The regulatory analysts assigned expedited and exempt applications to be reviewed by IRB members in ad-hoc meetings. These meetings (dubbed “approval parties” by the IRB chair) involved a subset of IRB members who are responsible for reviewing only the protocol(s) they have been assigned—not a full agenda of protocols. Since these applications are expedited or exempt, quorum is not needed. Members came prepared to discuss their assigned protocol(s) with one another. They filled out the protocol regulatory review checklists and, during or after the meeting, emailed the student Investigator, faculty advisor and IRB regulatory analyst any requested revisions. When the revisions were submitted back to the IRB for review and the protocol was ready, the analyst then processed the approval or exemption and emailed the student investigator.
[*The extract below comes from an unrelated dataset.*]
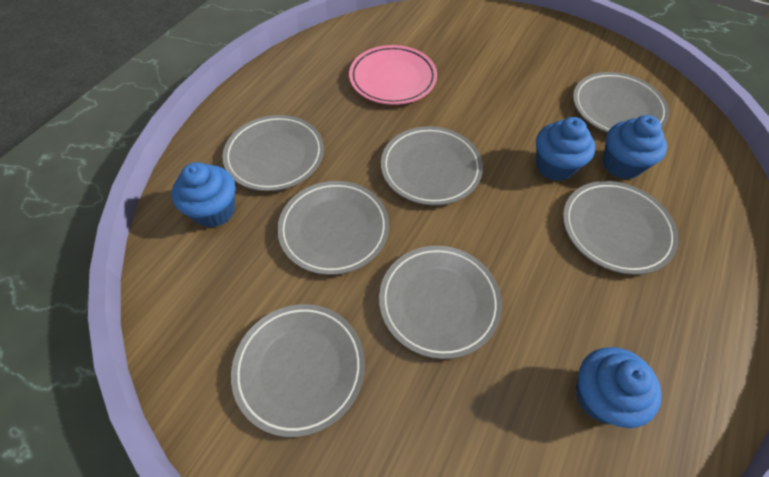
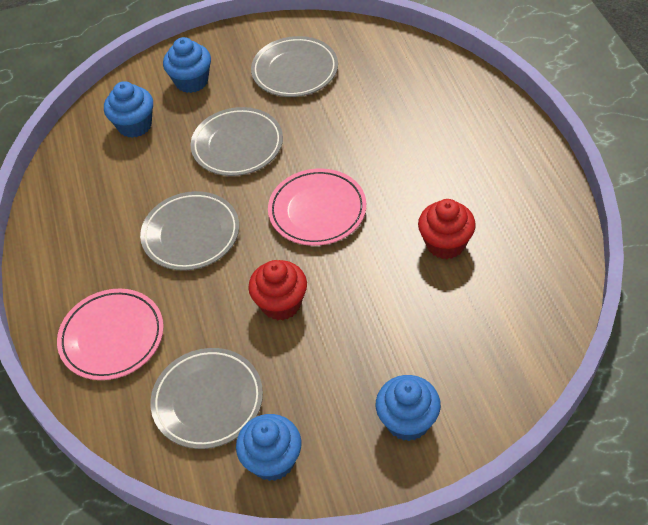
grey plate: [222,115,324,191] [231,304,365,437] [277,181,389,275] [379,246,502,359] [381,126,483,205] [563,181,679,275] [573,72,669,133] = 7 -> [140,191,239,271] [151,348,263,449] [191,107,283,176] [251,36,338,97] = 4
pink plate: [349,45,437,105] = 1 -> [57,289,164,380] [268,169,366,246] = 2
red cupcake: none = 0 -> [248,260,307,320] [418,199,476,259] = 2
The ad-hoc meetings are scheduled “as needed,” but generally after each new wave of student fellowship applications are submitted to the IRB office. This new process has lessened the burden of the traditional springtime “crunch” on the IRB office and has made it easier and faster for students to obtain their approvals and secure their fellowship funding to conduct their summer research. (Our final poster will include data on approval times compared to previous years.)